Alianzas fantasmas

El Universo
Guayaquil, 1 de agosto de 2011
Por Simon Pachano

“…Hace pocos días (Rafael Correa) aseguró que, por tener la mayoría en la Asamblea, Alianza PAIS debía designar al tercer integrante del Consejo de la Judicatura y que a ese movimiento político le corresponde presidir la Asamblea. Pero, resulta que sumando y sumando, sus asambleístas no alcanzan el número mágico de 63, que es la mitad más uno de los 124 que conforman ese organismo. No es que las cuentas no salgan porque unos se han ido o porque otros están a punto de irse. Simplemente sucede que AP nunca tuvo la mayoría. Obviamente es el bloque más numeroso, pero en el mejor de los casos habría que considerarle como la primera minoría o, utilizando un anglicismo, la primera pluralidad.

Hay que recordar que desde el primer momento el movimiento correísta se vio obligado a hacer acuerdos con otros grupos…nunca pudo dejar de contar con el apoyo de aliados (desinteresados y patrióticos, obviamente). Sobre todo, fue decisiva la presencia de quienes habían llegado a la Asamblea sin un partido. Por tanto, no había mayor diferencia con lo que sucedía en los aborrecidos tiempos de la partidocracia, cuando se formaban unas alianzas que acertadamente fueron calificadas como fantasmas por el politólogo Andrés Mejía. Su principal característica era el carácter no explícito y el intercambio de los votos faltantes por unos favores graciosamente concedidos por quienes tenían el control de los recursos. De ahí salían las mayorías y de ahí también salió la de estos dos años.

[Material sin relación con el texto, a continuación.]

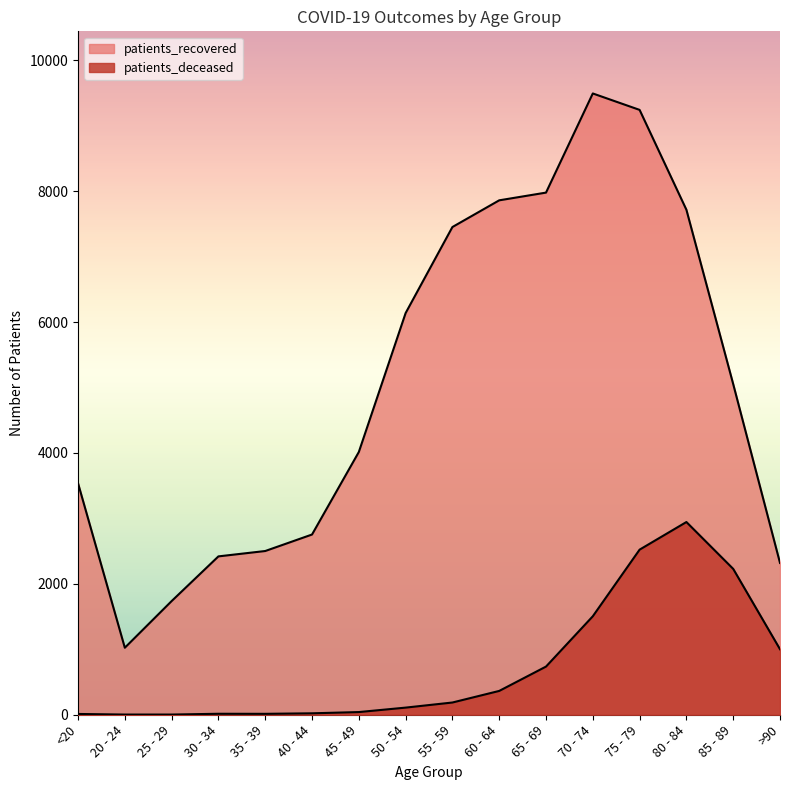

How many lines are shown in the chart?

2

Sin embargo, se generalizó la idea de la existencia de una mayoría propia de AP. Como corresponde a todo fantasma que se respeta, los otros participantes se volvieron invisibles. La dispersión y la pobreza programática de la oposición fueron fundamentales para construir esa percepción equivocada. Pero parece que esta va cambiando. Seguramente tiene que ver con los resultados de la consulta popular y con el aparecimiento de evidentes aunque todavía débiles signos de erosión del encantamiento con el líder.

… a partir de hoy, ya no se podrá presentar como un simple error aritmético a lo que en realidad constituye una manera autoritaria de comprender a la política. En efecto, en las afirmaciones del líder (quien como sabemos, nunca se equivoca) no hay un error sino una manifestación de aquella concepción que ve a la política como un juego de ganadores y perdedores absolutos. Según esta, quienes han obtenido menos votos no pueden aspirar a dirigir un organismo como la Asamblea, aunque en conjunto tengan más puestos que el primero. Sorprendente si se considera que lo sostiene alguien que vivió en Europa, donde muchas veces los ganadores no gobiernan”.